Renata (guitars): People are starting to hear more about us now, mainly in São Paulo area and in the south, southwest. Because of that, we’ve already played in cool pubs and nice smaller concert places, with capacity for up to 300 people.
Mirella (drums): Infrastructure is also a problem. We either bring our own gear or we play with the equipment that is given to us (which is mostly crappy). The stage conditions, PAs, mics, drums… we always have problems with at least one of these things. Once, I actually saw a guitar amplifier catch on fire during a friend’s concert! But sometimes the gear given to us it’s actually good. It’s pretty much a lottery.
Flávia (lead vocals): We have some nice spots to play here. But in the best/most famous places, we have to share these spaces with cover/tribute bands. And it’s not easy, because we back to the public problem again: cover bands brings more people = more money, etc, etc.

We pretty much know everything there is to know about Belo Horizonte but what is São Paulo like to be a metal band in?
Renata (guitars): All the metal bands that we know normally start their tour here in São Paulo. Like Belo Horizonte, we have a strong scene around here too, and some bands like: Korzus, Torture Squad, Angra and more.
Mirella (drums): I think it’s where most bands concentrate and that makes our lives harder. There isn’t enough space to all the bands, so it’s hard to get any real attention. The public have so many options that they don’t know where to run.
São Paulo is the biggest South American city. And, even knowing that Belo Horizonte and Rio de Janeiro have a big and nice metal scene, here the thing is bigger. Like it’s was said: the more, the harder.
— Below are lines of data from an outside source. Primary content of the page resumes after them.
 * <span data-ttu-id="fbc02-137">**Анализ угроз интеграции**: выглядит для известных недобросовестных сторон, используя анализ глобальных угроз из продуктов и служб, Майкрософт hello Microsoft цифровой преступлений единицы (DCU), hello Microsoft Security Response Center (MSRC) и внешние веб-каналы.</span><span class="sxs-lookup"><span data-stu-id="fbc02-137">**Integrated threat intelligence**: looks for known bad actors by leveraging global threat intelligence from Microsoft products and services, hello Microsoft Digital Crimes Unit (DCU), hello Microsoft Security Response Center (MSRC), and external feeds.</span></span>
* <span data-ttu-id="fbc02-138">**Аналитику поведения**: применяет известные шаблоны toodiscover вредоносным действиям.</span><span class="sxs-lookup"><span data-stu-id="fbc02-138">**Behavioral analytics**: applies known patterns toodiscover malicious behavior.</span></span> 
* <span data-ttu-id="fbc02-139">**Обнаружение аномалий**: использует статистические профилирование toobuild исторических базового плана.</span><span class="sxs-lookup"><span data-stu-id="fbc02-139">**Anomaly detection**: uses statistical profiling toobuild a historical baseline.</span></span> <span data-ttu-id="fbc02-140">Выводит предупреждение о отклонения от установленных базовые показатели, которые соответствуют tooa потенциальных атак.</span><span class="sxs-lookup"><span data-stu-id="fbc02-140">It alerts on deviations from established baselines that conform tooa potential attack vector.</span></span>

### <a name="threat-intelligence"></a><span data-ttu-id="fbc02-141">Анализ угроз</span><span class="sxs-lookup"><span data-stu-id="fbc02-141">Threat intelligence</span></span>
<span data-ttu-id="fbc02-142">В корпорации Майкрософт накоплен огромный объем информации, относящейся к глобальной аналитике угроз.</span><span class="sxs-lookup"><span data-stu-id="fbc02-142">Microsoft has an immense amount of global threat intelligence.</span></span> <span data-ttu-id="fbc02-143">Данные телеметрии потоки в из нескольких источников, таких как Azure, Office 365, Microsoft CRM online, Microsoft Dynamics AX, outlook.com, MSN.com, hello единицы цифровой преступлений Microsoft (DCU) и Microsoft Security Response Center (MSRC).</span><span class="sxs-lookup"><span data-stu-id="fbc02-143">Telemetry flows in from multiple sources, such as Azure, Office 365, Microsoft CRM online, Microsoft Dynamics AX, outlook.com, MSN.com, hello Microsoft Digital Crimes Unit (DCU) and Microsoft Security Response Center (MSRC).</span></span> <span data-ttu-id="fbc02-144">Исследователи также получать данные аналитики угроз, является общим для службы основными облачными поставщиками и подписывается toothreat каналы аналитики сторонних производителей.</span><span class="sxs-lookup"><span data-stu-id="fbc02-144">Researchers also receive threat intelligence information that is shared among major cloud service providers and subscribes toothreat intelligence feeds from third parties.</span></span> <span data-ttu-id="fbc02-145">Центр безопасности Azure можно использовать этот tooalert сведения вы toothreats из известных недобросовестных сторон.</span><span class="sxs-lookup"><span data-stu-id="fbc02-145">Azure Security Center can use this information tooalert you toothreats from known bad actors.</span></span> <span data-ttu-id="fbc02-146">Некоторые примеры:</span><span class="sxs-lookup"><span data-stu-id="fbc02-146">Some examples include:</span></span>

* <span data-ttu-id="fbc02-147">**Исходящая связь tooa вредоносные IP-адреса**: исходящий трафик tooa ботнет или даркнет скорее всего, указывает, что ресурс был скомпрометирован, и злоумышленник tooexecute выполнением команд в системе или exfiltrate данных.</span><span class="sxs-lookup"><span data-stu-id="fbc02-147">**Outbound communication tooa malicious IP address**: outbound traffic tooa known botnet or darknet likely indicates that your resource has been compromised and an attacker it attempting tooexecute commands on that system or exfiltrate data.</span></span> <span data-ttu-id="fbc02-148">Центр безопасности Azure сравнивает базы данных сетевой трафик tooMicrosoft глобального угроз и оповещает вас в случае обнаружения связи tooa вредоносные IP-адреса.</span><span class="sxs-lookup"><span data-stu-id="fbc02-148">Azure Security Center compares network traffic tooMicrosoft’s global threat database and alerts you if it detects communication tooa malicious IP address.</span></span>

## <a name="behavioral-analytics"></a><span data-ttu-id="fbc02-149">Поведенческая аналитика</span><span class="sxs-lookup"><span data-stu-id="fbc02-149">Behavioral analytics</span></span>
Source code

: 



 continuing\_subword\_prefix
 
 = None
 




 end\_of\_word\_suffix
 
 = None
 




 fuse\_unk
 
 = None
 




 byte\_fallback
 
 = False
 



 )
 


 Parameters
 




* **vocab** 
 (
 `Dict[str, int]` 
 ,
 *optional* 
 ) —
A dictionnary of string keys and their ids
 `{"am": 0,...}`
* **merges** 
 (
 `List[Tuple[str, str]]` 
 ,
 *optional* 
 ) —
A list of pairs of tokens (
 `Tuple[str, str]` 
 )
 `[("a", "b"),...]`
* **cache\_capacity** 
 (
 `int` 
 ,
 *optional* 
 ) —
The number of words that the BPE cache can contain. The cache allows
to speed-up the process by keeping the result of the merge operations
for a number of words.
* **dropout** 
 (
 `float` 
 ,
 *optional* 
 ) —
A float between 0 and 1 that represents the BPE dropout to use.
Christianity is pretty big in Brazil. Does Catholicism affect being a metal band in anyway?
Renata (guitars): For me, not that much… My family is into Catholicism but they’re non-practicing.
Mirella (drums): Not at all. Of course there is always someone that will say we are evil and we play the devil’s music, but we just try to ignore it. Actually there are a few Catholic metal bands, which are pretty good, by the way.
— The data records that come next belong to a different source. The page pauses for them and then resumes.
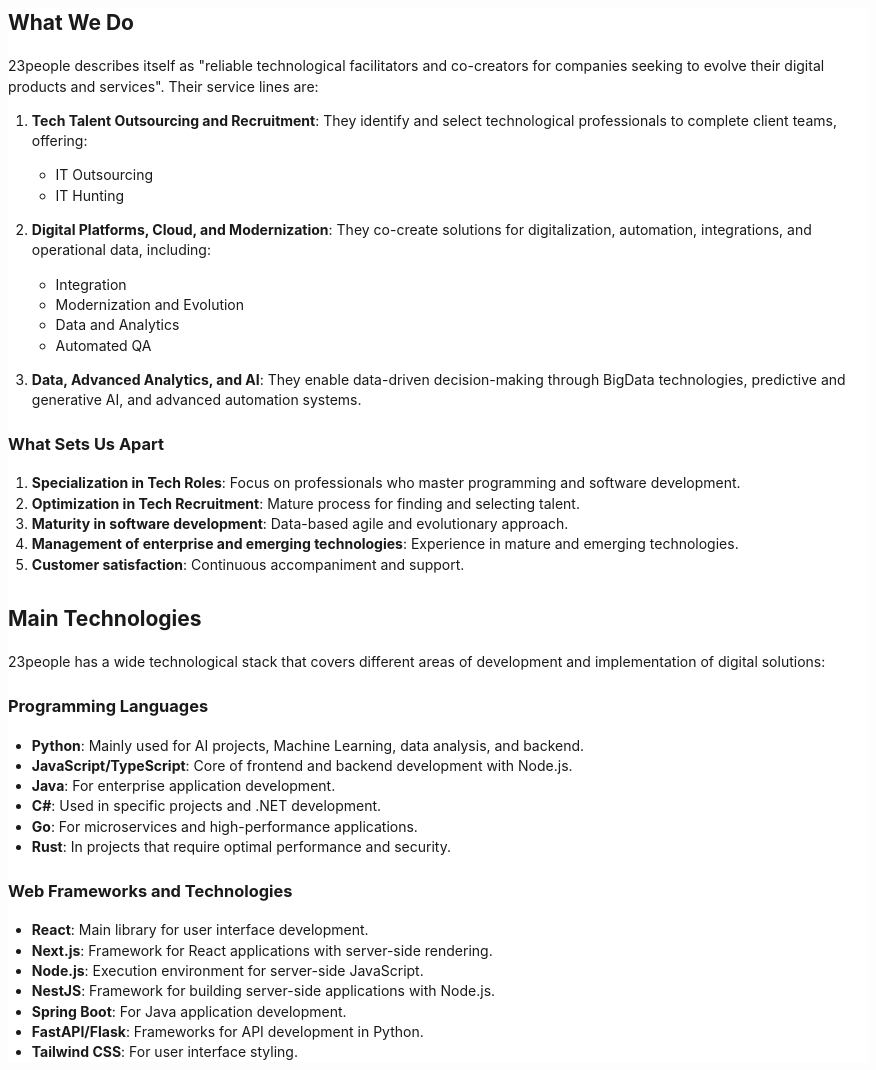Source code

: ## What We Do

23people describes itself as "reliable technological facilitators and co-creators for companies seeking to evolve their digital products and services". Their service lines are:

1. **Tech Talent Outsourcing and Recruitment**: They identify and select technological professionals to complete client teams, offering:
   - IT Outsourcing
   - IT Hunting

2. **Digital Platforms, Cloud, and Modernization**: They co-create solutions for digitalization, automation, integrations, and operational data, including:
   - Integration
   - Modernization and Evolution
   - Data and Analytics
   - Automated QA

3. **Data, Advanced Analytics, and AI**: They enable data-driven decision-making through BigData technologies, predictive and generative AI, and advanced automation systems.

### What Sets Us Apart

1. **Specialization in Tech Roles**: Focus on professionals who master programming and software development.
2. **Optimization in Tech Recruitment**: Mature process for finding and selecting talent.
3. **Maturity in software development**: Data-based agile and evolutionary approach.
4. **Management of enterprise and emerging technologies**: Experience in mature and emerging technologies.
5. **Customer satisfaction**: Continuous accompaniment and support.

## Main Technologies

23people has a wide technological stack that covers different areas of development and implementation of digital solutions:

### Programming Languages
- **Python**: Mainly used for AI projects, Machine Learning, data analysis, and backend.
- **JavaScript/TypeScript**: Core of frontend and backend development with Node.js.
- **Java**: For enterprise application development.
- **C#**: Used in specific projects and .NET development.
- **Go**: For microservices and high-performance applications.
- **Rust**: In projects that require optimal performance and security.

### Web Frameworks and Technologies
- **React**: Main library for user interface development.
- **Next.js**: Framework for React applications with server-side rendering.
- **Node.js**: Execution environment for server-side JavaScript.
- **NestJS**: Framework for building server-side applications with Node.js.
- **Spring Boot**: For Java application development.
- **FastAPI/Flask**: Frameworks for API development in Python.
- **Tailwind CSS**: For user interface styling.
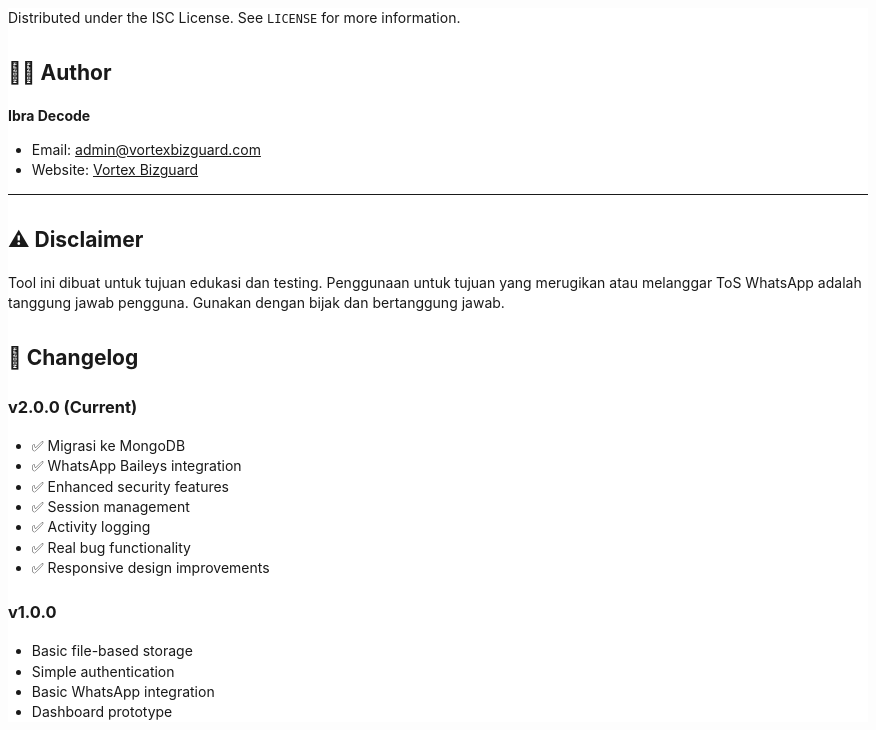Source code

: Distributed under the ISC License. See `LICENSE` for more information.

## 👨‍💻 Author

**Ibra Decode**
- Email: admin@vortexbizguard.com
- Website: [Vortex Bizguard](https://vortexbizguard.com)

---

## ⚠️ Disclaimer

Tool ini dibuat untuk tujuan edukasi dan testing. Penggunaan untuk tujuan yang merugikan atau melanggar ToS WhatsApp adalah tanggung jawab pengguna. Gunakan dengan bijak dan bertanggung jawab.

## 🔄 Changelog

### v2.0.0 (Current)
- ✅ Migrasi ke MongoDB
- ✅ WhatsApp Baileys integration
- ✅ Enhanced security features
- ✅ Session management
- ✅ Activity logging
- ✅ Real bug functionality
- ✅ Responsive design improvements

### v1.0.0
- Basic file-based storage
- Simple authentication
- Basic WhatsApp integration
- Dashboard prototype

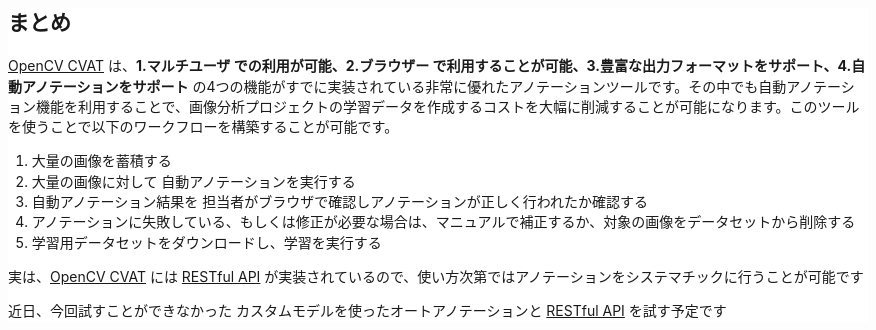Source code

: 
## まとめ

<a href="https://github.com/opencv/cvat" target="_blank">OpenCV CVAT</a> は、**1.マルチユーザ での利用が可能、2.ブラウザー で利用することが可能、3.豊富な出力フォーマットをサポート、4.自動アノテーションをサポート** の4つの機能がすでに実装されている非常に優れたアノテーションツールです。その中でも自動アノテーション機能を利用することで、画像分析プロジェクトの学習データを作成するコストを大幅に削減することが可能になります。このツールを使うことで以下のワークフローを構築することが可能です。

1. 大量の画像を蓄積する
2. 大量の画像に対して 自動アノテーションを実行する
3. 自動アノテーション結果を 担当者がブラウザで確認しアノテーションが正しく行われたか確認する
4. アノテーションに失敗している、もしくは修正が必要な場合は、マニュアルで補正するか、対象の画像をデータセットから削除する
5. 学習用データセットをダウンロードし、学習を実行する

実は、<a href="https://github.com/opencv/cvat" target="_blank">OpenCV CVAT</a> には <a href="https://github.com/opencv/cvat#rest-api" target="_blank">RESTful API</a> が実装されているので、使い方次第ではアノテーションをシステマチックに行うことが可能です

近日、今回試すことができなかった カスタムモデルを使ったオートアノテーションと <a href="https://github.com/opencv/cvat#rest-api" target="_blank">RESTful API</a> を試す予定です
Are there any other obstacles you encounter from the Brazilian society playing in a metal band?
Renata (guitars): Well, the problem isn’t just in metal, it’s in music. We don’t have much support. And yes, in heavy metal, less support yet.
Mirella (drums): Most people here think that metal is just noise, so it’s pretty hard to catch the general public’s attention positively. But I’m hopeful that it may change someday.
Flávia (lead vocals): I think it’s our culture, education problems and, as the result of these all, crappy “music”. I placed music between quotation marks because some stuff that people listen to here are really not music. Some people would say it’s prejudice, but it’s not: I can recognize quality in a song and a good singer/band even if it’s a style I’m not fond of. There are lots of cases of so-called artists that repeats just one sentence during minutes with some sound in the background and now are famous, always on TV and some are even rich. And other absurdities in our music industry. Sad to say that, but great, quality music here – from samba to metal – it’s a genre for a few now…

How far do you intend to take HellArise?
Renata (guitars): As far as we can do. Record more CDs, maybe tour around the world… It would be a nice thing to happen.
Mirella (drums): As far as it gets.
Flávia (lead vocals): Let’s continue making some music and see what’ll happen.